Task: Say, as a bare number, how many lines of the listing hold "commit".

Data records:
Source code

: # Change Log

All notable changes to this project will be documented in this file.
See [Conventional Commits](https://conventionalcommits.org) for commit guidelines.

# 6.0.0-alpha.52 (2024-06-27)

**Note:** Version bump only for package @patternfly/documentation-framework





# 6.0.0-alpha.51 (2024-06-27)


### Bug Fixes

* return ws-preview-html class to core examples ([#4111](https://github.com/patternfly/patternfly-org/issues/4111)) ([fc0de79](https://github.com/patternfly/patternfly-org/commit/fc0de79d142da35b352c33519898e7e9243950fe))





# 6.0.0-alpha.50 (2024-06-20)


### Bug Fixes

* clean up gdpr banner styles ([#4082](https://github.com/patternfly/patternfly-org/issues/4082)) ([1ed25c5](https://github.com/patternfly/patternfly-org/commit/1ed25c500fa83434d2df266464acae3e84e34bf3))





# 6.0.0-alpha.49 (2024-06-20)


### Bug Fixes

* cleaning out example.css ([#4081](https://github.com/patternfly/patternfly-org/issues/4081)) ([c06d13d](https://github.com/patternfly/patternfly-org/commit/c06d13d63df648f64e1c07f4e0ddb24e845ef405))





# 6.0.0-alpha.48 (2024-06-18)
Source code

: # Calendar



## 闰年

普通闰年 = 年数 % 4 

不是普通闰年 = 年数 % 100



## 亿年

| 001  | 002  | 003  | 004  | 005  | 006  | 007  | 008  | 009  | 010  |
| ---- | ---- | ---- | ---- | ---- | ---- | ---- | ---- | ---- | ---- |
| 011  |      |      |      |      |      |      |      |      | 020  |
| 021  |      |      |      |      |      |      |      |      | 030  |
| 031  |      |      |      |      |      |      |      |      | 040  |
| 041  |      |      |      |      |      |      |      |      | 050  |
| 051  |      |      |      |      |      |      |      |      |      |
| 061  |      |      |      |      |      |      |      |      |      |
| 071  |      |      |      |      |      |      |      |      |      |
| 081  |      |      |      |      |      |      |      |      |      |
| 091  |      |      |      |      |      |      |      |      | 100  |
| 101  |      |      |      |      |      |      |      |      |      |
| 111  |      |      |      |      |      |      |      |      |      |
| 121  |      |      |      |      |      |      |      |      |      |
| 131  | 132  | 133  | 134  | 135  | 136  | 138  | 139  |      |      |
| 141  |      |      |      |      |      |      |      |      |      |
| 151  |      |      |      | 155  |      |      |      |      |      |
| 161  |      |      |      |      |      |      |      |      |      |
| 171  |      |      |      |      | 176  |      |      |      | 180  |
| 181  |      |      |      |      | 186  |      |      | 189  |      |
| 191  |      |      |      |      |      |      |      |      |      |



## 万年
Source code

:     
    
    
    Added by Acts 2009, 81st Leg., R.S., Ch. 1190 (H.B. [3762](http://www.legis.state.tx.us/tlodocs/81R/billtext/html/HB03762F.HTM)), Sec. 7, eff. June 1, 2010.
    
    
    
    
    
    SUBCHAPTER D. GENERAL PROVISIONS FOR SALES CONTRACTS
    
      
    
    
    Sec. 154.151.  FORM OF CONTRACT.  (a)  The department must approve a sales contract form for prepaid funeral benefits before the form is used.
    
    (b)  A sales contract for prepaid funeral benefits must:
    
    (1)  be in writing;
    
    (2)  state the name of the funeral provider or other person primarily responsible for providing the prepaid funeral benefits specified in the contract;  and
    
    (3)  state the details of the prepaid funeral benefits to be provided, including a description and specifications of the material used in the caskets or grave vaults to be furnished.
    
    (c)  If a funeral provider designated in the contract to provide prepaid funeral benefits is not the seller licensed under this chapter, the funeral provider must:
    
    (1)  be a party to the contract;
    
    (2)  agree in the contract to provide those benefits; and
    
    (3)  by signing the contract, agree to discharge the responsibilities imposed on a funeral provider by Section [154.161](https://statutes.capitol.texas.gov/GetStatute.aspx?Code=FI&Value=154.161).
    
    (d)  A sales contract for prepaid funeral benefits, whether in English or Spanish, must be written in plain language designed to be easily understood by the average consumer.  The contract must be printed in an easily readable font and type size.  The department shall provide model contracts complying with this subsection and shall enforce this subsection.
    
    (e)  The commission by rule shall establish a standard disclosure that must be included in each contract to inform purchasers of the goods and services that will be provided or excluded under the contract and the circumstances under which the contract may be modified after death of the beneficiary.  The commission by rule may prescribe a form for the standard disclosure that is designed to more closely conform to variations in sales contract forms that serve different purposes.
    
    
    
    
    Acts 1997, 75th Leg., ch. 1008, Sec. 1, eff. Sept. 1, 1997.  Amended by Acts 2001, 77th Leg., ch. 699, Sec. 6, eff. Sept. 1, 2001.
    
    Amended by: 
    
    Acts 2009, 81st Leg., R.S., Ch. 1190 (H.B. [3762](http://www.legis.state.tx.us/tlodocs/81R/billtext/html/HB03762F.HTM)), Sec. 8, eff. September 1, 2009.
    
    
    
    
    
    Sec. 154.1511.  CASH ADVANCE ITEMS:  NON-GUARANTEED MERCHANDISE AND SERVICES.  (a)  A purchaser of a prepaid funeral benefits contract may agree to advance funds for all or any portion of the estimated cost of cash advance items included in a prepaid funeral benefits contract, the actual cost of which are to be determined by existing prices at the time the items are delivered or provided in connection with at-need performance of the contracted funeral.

Reply to the exercise: 4